Short task 1:
In the fireplace leak thread, what covers the chimney above the roof?
Short task 2:
Write out the fireplace leak thread's passage starting with "We have a wood-burning" and going on through "answer. Any ideas?".

Text shown:
# Fireplace leaking



## mmcginn2 (Apr 19, 2006)

We have a wood-burning fireplace insert with vinyl siding covering the chimney above the roof. During a recent rainstorm, we heard water dripping (loudly) onto the metal box inside the fireplace box (but not into the actual fireplace). A few minutes later, water started running in streams over the top of the fireplace, between the sheetrock and the actual fireplace. We had the installer come and take a look, but today it happened again, the first rain after it was repaired. I don't think it's the roof flashing b/c it's not running down the wall (no sheetrock damage), but I can't get a straight answer. Any ideas?


----------



## Oldman (Apr 18, 2006)

Not trying to be sarcastic, but are you sure it's not coming in through the top of the chimney? Maybe the weather cap is leaking. Also depening on where the chimney is in comparison with the roof I'd look into a possible roof leak, after all I'v seen water travel over 20' before it falls due to water tension.


----------



## MJW (Feb 7, 2006)

Chances are it is the siding leaking. Was it wind driven rain? Is there any protection behind the siding? Vinyl siding leaks rather easily. This is why there is house wrap.


----------



## Oldman (Apr 18, 2006)

True, so true, think its driving in between the corner post and siding perhaps? House wrap aught to be behind it and made to come over top of chimney flashing. Check it out mmcginn2, MJW may be on to something


----------



## AaronB (Jan 29, 2005)

Can you post a pic?


----------

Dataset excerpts
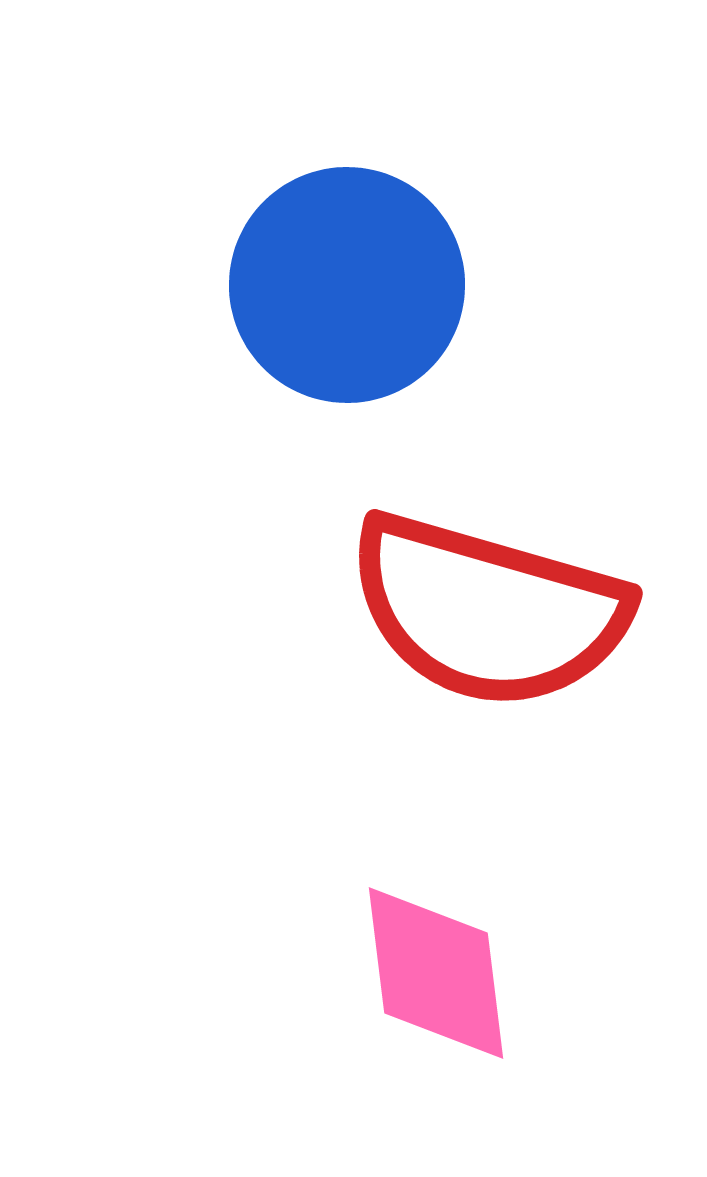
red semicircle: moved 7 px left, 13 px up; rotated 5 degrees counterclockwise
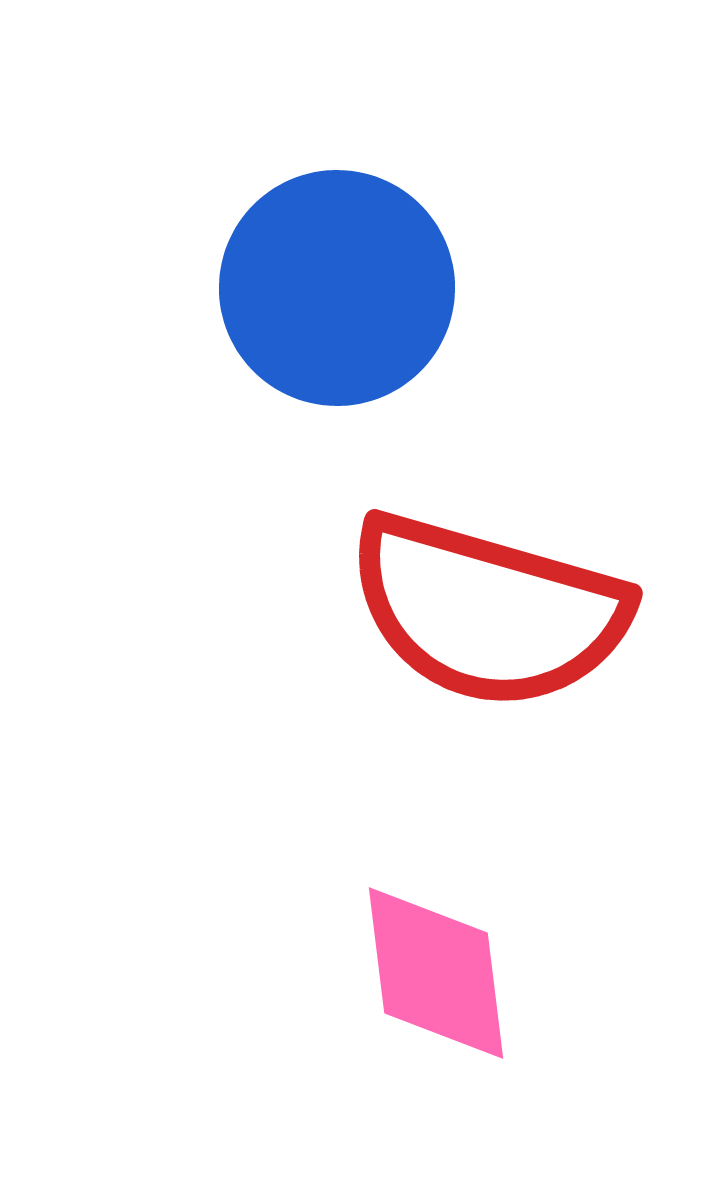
blue circle: moved 10 px left, 3 px down
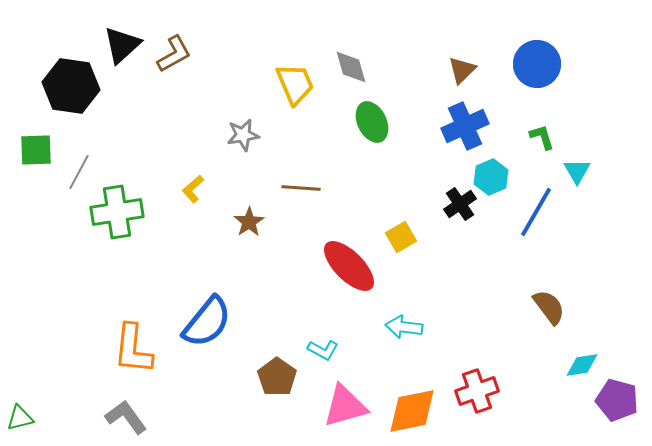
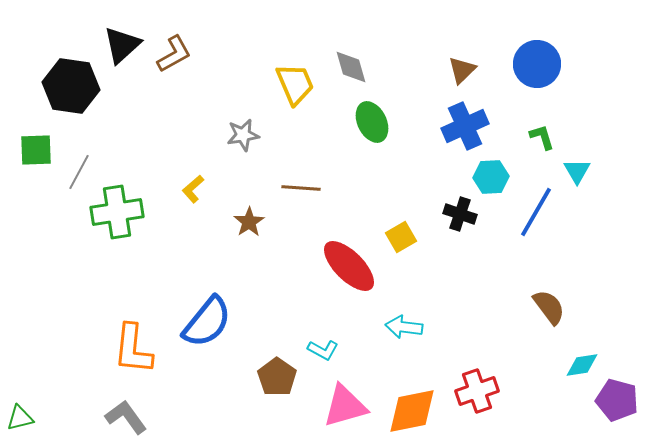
cyan hexagon: rotated 20 degrees clockwise
black cross: moved 10 px down; rotated 36 degrees counterclockwise
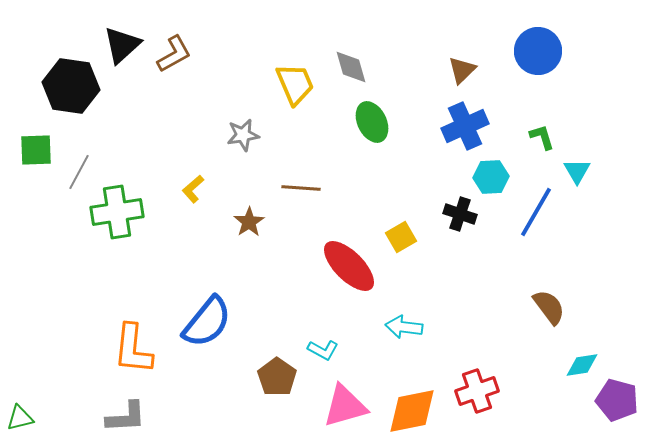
blue circle: moved 1 px right, 13 px up
gray L-shape: rotated 123 degrees clockwise
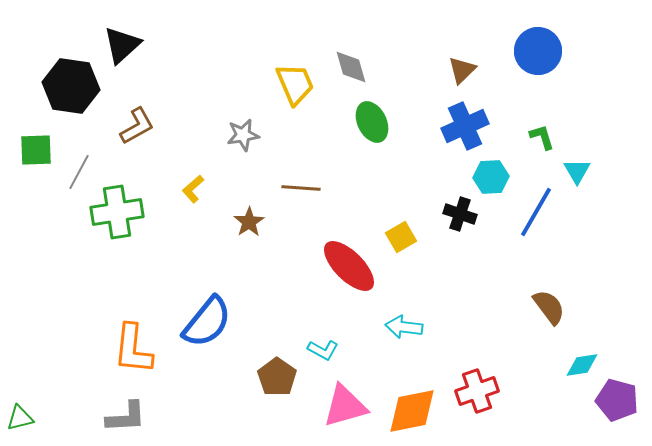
brown L-shape: moved 37 px left, 72 px down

Exercise answer 1:
Vinyl siding.

Exercise answer 2:
We have a wood-burning fireplace insert with vinyl siding covering the chimney above the roof. During a recent rainstorm, we heard water dripping (loudly) onto the metal box inside the fireplace box (but not into the actual fireplace). A few minutes later, water started running in streams over the top of the fireplace, between the sheetrock and the actual fireplace. We had the installer come and take a look, but today it happened again, the first rain after it was repaired. I don't think it's the roof flashing b/c it's not running down the wall (no sheetrock damage), but I can't get a straight answer. Any ideas?